A couple of weeks ago, we had company. It was company of the canine sort, and she was a delightful visitor.
Within seconds of arriving at our house, she claimed a spot on the floor beside the loveseat, and so that was where we laid her dog bed. From there, she had a clear view of the door, the living room, the dining room, the back door, and the stairs.
She likes knowing what’s going on, that dog. If one of us were to walk into the family room, she would wander over to see what we were doing. If we appeared to be settled, she would settle there too. If not, she would return to her dog bed and wait us out. Saving her energy, I suppose, until the pesky humans stopped walking all over the house and picked one place to be.
We like having doggy visitors. The kids enjoy having companions who have as much energy as they do, and I enjoy having a warm, fuzzy lump by my side as I work at the computer while the kids are at school. We like the walks, too, despite the necessity for picking up. And we like having visitors who are so fun to play with for a bit and then go away again before we get tired of taking care of them.

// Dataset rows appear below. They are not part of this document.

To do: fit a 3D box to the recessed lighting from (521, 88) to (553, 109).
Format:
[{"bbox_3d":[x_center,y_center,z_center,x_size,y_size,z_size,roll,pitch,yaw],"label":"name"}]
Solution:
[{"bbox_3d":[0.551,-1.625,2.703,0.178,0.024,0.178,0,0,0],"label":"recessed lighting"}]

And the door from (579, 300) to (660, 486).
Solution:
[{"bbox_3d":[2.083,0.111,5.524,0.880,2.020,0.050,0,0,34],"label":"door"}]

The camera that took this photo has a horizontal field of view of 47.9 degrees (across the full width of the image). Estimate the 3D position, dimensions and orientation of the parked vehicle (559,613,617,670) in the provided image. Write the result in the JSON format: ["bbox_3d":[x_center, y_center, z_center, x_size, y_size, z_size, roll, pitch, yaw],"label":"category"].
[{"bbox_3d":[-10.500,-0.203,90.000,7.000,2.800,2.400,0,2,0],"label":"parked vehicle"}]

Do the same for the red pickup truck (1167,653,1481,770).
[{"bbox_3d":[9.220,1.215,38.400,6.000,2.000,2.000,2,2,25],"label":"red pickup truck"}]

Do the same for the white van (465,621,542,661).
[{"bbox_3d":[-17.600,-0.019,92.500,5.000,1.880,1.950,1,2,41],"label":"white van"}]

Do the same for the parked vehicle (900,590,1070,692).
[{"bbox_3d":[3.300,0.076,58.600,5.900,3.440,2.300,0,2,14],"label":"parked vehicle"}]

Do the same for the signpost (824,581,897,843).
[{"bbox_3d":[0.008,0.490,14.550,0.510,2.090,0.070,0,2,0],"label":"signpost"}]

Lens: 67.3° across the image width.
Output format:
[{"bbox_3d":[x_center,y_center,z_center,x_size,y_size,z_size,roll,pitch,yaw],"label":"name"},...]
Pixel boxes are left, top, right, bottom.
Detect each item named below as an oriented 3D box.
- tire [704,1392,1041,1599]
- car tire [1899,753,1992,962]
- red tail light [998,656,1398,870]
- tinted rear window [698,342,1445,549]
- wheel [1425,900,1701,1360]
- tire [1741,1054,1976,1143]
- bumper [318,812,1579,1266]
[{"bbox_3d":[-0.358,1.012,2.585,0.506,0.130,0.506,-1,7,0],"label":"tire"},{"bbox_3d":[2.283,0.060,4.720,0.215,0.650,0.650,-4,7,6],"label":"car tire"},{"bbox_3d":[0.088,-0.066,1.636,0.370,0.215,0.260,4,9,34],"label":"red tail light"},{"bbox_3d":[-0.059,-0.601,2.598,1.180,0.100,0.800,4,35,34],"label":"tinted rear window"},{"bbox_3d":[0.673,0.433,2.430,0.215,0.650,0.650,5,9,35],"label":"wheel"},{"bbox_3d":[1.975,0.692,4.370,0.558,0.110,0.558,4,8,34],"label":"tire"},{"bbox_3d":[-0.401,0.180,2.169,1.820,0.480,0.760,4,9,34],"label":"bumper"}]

Ginger, though, is a doggy visitor in a category entirely her own. She is silent almost all the time. She doesn’t bark, she doesn’t howl, she barely says a word at all. In fact, most of the time she merely sits and observes from the comfort of her dog bed, those eyes wide and wise and calmly knowing.
At least, until you take out her leash.
That leash inspired a flash of action. Tail starts wagging, bum starts wiggling, and she literally bounces up into the air a little, so excited is she about the idea of going outside for a stroll. Once outside, she likes to sniff and sniff and sniff. Everything smells interesting to Ginger. The leaf that fell off the tree. The rock beside the curb. The weedy thing growing at the edge of the grass. The lamp post. The stop sign’s pole. The fire hydrant, of course. All of it gets a thorough sniff.
Unlike our crazy dog friend Waldo who bounds ahead in excitement and drags us along for the ride, Ginger never pulls. She explores in her calm, quiet way, usually a step or two or five behind us as we walk. Sometimes, she stops dead and we find that it is us who are suddenly pulled up short as she decides to dig in her heels for a moment to better smell something or other. Even squirrels fail to elicit much more than a quiet look, sort of a “yes, I see you, silly squirrel. And no, I am not going to bother chasing you. Run along now. I’ve got things to sniff.”
It quickly became evident that this lovely, quiet dog has a deep love for the woods. As deep a love as mine, I would wager. The woods set her tail to wagging and her nose to sniffing like nothing else. As soon as we would enter the woods, her whole being would both perk up and relax, all at the same time. She looked happy in the woods. I can relate. I am always happy in the woods. And I come out the other side feeling calm and centered and joyful, every single time.
I like the woods.
I like bringing things home from the woods and placing them in our nature bowl. A bit of bladder campion. A sprig of wild camomile flowers. A leaf, newly red with the snap of cold weather.
Ginger approved of everything I brought home, giving it a good sniff before wandering off to find the next thing to smell.
I like walking in the woods with Ginger. I like walking in the woods with Waldo, too, though it is a completely different experience. Waldo leaps and pulls and strains to reach whatever he happens to notice. He bites branches. He barks at squirrels. He wraps the leash around trees constantly. He is oh so very excited to be in the woods, and oh so very excited to be on a walk, and oh so very excited just to be, I think, for he is that sort of dog. Mind you, Ginger is also 12 years old and Waldo isn’t even 2 yet.
Ginger is calm. Ginger is quiet. Ginger takes her time and doesn’t jump or pull or wrap her leash around trees.
At least, not unless she sees a chipmunk. Chipmunks, apparently, are her calmness kryptonite. The very hint of a chipmunk sends her into a frenzy of jumping and pulling and straining to catch that speedy little thing that just went racing across the rocks. Chipmunks turn Ginger into a puppy again.
Oh, what joy can be found in the woods!